Exercise details ▸ In the article below on the new UAE Civil Code, on what date is the New Civil Code expected to come into effect?

Excerpt ▸

The New UAE Civil Code
By Shahed Ahmed, Senior Associate
The UAE continues to develop its legal framework with the recent enactment of Federal Decree Law No. 25 of 2025 (the “New Civil Code”), which replaces and significantly reforms major components of the well-known and long-serving Federal Law No. 5 of 1985 (the “Old Civil Code”). The New Civil Code, which is expected to come into effect on 1 June 2026, is designed to modernise the UAE’s civil legal framework, streamline statutory overlap, strengthen contractual certainty and enhance protections across commercial activities. This article analyses how the latest amendments affect construction stakeholders.

Data shown ▸
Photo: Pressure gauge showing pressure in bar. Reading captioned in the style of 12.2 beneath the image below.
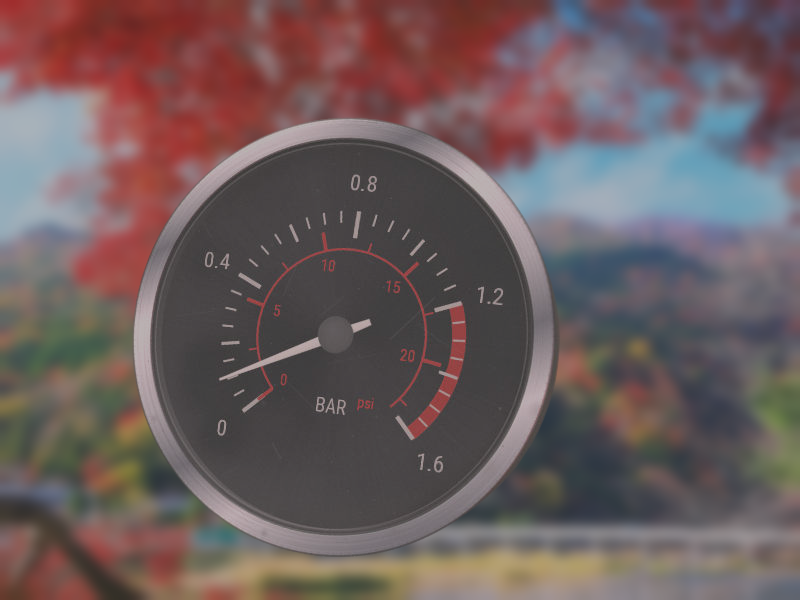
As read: 0.1
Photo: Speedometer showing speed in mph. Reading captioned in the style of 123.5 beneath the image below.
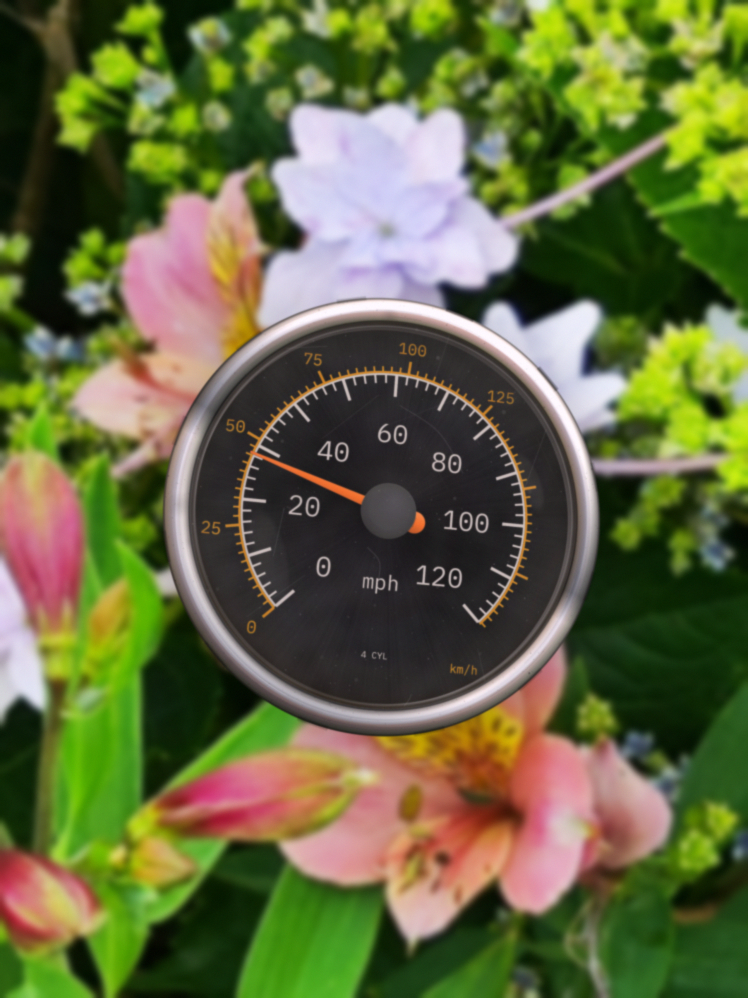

Solved exercise ▸ 1 June 2026